Persephone nodded once, a sharp dip of her head before turning and heading to the meadow, her mother's gaze heavy on her skin as she started plucking flowers caustically, ripping them from the ground without heeding their roots, their drops of pollen spilling out from between her clenched fingers, her displeasure obvious to all who laid eyes on her.
She paused suddenly, her thoughts whirring. Perhaps not, she thought, sending a savage grin at the ground before kneeling down and gently tugging the roots of the flowers away from the soil. Perhaps not, she thought again, shoving her hand into the red-orange clay and thinking of him.
She nearly gasped at the rush of power that left her, before she stood, hiding her scheming eyes behind her flowers and sighing so that none would look to closely at what she had done. She spun in a circle, grasping the flowers and their stems slowly, letting her mother think she had been cowed into doing her duty.
She took a deep breath, when her mother's gaze finally left her and glanced down, taking in the shifting doorway she had created. She looked up quickly, taking in her distance from her attendants before smiling and stepping down once hard.
She dropped through the earth, a scream tearing from her throat as she fell, her flowers tumbling down with her, pollen and sap spinning through the space with her before she grinned, hitting the ground with a muted thud and snapping her head up to see him, staring at her.
"Oh Persephone," he said, a grin growing in the corners of his mouth. "What did you do?"
***
She would refuse to answer for years, but she knew, in that very moment, that she had chosen a side.

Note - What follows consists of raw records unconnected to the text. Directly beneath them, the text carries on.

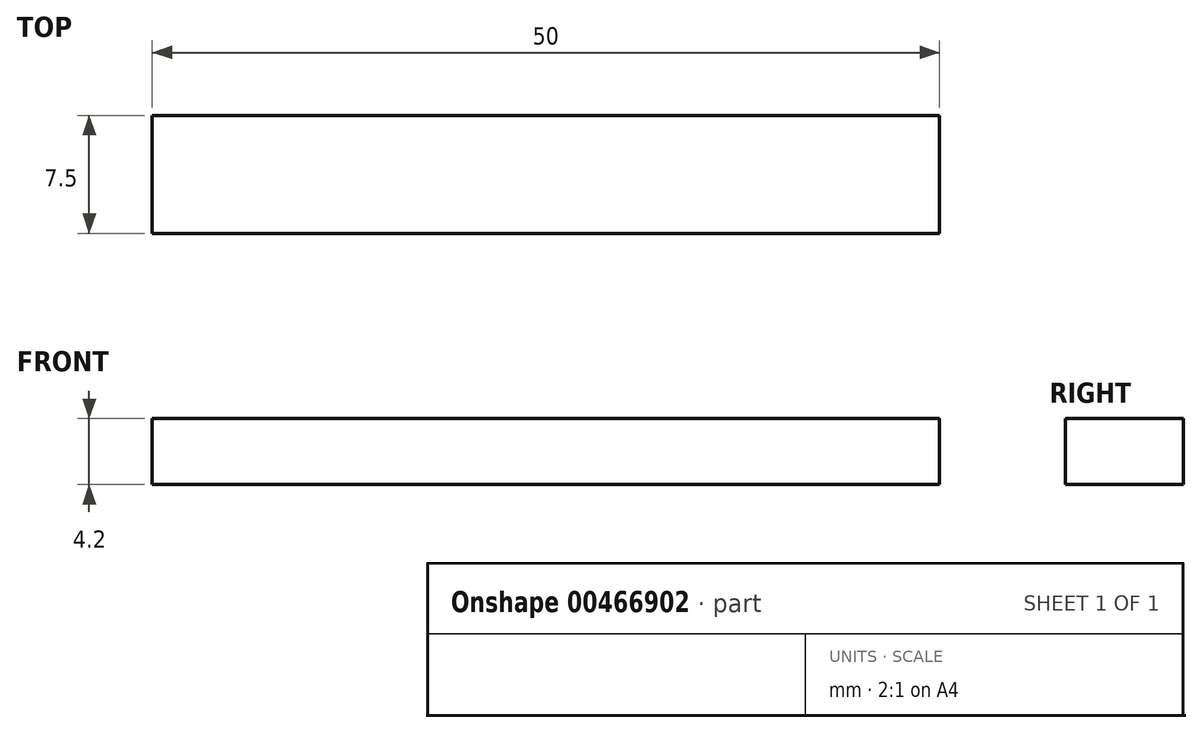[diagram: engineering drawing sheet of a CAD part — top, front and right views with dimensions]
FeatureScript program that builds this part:
annotation { "Feature Type Name" : "Feature", "Feature Type Description" : "" }
export const myFeature = defineFeature(function(context is Context, id is Id, definition is map)
    precondition{}
    {
        {
            var Q0;
            Q0=qCreatedBy(makeId("Top.planeOp"),FACE);
            var sketch = newSketch(context, id + "F0", { "sketchPlane" : qUnion([Q0])});
            skLineSegment(sketch, "E0.bottom", {"start": v(-25, -3.75) * mm, "end": v(25, -3.75) * mm});
            skLineSegment(sketch, "E0.top", {"start": v(-25, 3.75) * mm, "end": v(25, 3.75) * mm});
            skLineSegment(sketch, "E0.left", {"start": v(-25, -3.75) * mm, "end": v(-25, 3.75) * mm});
            skLineSegment(sketch, "E0.right", {"start": v(25, -3.75) * mm, "end": v(25, 3.75) * mm});
            skPoint(sketch, "E0.middle", {"position": v(0, 0) * mm});
            skSolve(sketch);
        }
        {
            var Q0;
            Q0=qSketchRegion(id+"F0",true);
            extrude(context, id + "F1", {"entities" : qUnion([Q0]), "depth" : 4.2 * mm});
        }
        {
            var Q0;
            Q0 = qSketchRegion(id + "F0", true);
            extrude(context, id + "F2", {"entities" : qUnion([Q0]), "operationType" : NewBodyOperationType.ADD, "depth" : 4.2 * mm});
        }
    });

And contrary to popular belief, it had not been his.
It had been hers.
***
Earlier, in their beginning, he had tried, once, to call her Kore.
She had screamed at him, her throat rough and raw from her sudden expulsion of noise, that it was not her name.

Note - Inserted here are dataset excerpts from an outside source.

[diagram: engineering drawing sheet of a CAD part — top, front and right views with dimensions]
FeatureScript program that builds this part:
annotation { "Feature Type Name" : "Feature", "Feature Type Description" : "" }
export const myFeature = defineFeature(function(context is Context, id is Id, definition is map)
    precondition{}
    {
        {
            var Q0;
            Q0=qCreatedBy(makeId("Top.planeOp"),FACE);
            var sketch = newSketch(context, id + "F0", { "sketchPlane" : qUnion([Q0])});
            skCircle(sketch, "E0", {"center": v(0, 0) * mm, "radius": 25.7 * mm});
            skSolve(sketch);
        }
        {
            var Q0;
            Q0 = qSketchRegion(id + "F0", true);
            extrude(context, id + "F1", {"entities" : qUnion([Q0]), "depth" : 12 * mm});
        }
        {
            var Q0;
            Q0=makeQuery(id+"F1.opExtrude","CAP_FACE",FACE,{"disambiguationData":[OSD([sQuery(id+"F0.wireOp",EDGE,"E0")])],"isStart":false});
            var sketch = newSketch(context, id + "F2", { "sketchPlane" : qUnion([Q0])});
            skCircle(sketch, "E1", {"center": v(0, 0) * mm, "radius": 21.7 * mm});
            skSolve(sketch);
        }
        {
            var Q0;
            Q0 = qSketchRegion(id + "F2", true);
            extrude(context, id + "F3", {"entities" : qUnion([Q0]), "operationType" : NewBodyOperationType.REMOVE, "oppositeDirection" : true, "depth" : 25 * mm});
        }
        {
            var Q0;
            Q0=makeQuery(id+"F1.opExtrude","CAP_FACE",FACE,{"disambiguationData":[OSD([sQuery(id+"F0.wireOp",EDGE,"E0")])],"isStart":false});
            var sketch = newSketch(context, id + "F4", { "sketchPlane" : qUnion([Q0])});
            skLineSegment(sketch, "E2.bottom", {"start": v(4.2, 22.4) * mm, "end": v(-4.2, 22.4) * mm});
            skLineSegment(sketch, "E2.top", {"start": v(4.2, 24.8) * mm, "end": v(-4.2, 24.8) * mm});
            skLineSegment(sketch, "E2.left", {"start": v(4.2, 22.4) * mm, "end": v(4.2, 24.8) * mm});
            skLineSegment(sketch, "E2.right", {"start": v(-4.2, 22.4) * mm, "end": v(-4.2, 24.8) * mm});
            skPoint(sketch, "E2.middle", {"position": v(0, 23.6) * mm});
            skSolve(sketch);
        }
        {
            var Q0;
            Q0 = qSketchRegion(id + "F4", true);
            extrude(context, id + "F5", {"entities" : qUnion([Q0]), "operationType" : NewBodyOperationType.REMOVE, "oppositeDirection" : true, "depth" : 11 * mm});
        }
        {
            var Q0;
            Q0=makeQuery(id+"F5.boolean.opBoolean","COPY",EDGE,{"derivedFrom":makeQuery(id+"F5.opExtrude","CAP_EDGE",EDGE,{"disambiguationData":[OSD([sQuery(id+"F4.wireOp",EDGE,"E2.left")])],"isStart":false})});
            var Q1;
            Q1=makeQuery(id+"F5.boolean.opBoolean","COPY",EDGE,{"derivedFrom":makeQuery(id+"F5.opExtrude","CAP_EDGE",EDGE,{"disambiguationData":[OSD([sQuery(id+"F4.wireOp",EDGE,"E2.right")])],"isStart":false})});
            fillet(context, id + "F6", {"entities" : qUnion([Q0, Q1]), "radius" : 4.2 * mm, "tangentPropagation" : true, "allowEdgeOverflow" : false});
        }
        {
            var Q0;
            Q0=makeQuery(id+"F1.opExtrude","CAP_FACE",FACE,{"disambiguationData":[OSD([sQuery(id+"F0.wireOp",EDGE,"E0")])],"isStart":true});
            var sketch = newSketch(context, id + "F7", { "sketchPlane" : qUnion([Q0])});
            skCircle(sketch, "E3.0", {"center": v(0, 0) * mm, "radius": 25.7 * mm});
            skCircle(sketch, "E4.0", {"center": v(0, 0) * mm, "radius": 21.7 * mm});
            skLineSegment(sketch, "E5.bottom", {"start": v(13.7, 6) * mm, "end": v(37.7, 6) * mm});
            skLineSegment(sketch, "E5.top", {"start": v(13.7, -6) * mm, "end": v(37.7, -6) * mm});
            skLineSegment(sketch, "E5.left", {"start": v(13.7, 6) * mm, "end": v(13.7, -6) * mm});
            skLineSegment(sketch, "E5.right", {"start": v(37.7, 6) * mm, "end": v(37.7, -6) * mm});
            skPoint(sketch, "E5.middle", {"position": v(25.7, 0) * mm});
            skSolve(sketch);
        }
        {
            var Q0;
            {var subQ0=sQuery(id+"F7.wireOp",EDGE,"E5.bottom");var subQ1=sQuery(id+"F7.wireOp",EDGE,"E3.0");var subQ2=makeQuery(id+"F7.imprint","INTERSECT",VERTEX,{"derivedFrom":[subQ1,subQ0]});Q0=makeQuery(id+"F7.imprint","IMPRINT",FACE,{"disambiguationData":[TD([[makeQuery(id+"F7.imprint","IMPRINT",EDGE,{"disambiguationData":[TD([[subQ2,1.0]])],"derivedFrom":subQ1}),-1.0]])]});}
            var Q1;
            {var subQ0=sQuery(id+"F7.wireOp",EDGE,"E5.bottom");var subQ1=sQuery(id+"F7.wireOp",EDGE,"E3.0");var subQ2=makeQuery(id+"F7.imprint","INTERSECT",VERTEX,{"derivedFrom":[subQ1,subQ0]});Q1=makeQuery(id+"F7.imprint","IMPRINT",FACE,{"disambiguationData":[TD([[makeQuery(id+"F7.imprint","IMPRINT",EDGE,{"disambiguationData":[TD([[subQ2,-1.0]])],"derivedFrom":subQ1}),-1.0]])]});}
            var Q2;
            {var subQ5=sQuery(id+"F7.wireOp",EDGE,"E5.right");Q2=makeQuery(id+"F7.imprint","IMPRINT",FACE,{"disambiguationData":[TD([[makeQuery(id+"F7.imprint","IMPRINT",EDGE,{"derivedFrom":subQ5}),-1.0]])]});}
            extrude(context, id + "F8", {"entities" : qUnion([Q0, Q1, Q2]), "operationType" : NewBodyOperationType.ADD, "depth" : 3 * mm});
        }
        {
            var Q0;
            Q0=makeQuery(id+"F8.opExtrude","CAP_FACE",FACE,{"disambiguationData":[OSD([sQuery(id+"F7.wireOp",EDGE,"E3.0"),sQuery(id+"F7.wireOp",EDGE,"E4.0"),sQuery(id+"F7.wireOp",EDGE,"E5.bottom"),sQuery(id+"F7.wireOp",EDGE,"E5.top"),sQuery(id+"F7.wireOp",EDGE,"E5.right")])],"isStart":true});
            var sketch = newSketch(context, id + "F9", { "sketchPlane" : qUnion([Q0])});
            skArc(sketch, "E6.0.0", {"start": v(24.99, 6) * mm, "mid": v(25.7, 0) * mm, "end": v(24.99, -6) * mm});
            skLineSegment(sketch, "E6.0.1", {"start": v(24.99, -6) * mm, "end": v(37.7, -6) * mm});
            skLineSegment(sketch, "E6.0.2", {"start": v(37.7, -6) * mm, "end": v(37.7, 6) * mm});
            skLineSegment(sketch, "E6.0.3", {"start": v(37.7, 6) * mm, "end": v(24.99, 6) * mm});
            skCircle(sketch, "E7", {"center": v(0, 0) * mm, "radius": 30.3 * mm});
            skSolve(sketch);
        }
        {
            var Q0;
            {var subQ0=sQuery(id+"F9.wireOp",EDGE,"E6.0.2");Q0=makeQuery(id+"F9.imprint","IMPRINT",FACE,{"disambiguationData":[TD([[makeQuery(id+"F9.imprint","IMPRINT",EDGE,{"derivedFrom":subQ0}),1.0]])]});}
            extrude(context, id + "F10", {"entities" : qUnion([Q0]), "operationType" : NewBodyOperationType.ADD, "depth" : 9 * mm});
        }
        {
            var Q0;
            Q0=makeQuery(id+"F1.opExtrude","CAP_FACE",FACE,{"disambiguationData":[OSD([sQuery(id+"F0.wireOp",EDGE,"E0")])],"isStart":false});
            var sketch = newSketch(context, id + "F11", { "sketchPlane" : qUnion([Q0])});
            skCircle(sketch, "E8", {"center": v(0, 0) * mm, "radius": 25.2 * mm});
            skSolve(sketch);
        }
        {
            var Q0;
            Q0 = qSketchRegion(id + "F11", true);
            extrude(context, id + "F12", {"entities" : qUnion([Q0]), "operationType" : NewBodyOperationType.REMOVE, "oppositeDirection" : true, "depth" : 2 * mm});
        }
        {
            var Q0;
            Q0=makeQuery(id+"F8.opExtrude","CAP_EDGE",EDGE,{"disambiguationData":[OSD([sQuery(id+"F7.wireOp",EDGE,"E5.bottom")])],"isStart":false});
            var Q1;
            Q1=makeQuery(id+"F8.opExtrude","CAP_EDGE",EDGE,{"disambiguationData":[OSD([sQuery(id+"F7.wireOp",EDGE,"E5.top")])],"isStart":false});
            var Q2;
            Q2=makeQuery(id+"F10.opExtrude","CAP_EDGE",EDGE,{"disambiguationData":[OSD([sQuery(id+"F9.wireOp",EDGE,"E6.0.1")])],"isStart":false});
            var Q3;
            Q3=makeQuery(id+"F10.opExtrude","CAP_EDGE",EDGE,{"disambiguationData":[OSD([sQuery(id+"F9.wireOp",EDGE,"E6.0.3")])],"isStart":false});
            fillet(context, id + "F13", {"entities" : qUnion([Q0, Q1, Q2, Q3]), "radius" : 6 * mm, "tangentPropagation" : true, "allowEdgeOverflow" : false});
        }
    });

He had blinked, one quick flicker of movement before he dipped his head and asked, quietly, "Who are you then?"
*
Persephone. Bringer of Destruction.
(an aptly named girl)
*
"Persephone," she had snapped, a defiant look in her eyes.
He tipped his head back, eyeing her contemplatively. "I like it," he said, grinning at her scowl. "Not that you need my approval for anything."
"No," she said, grinning at him suddenly, her eyes fierce and glittering, a savage twist to her lips. "I don't."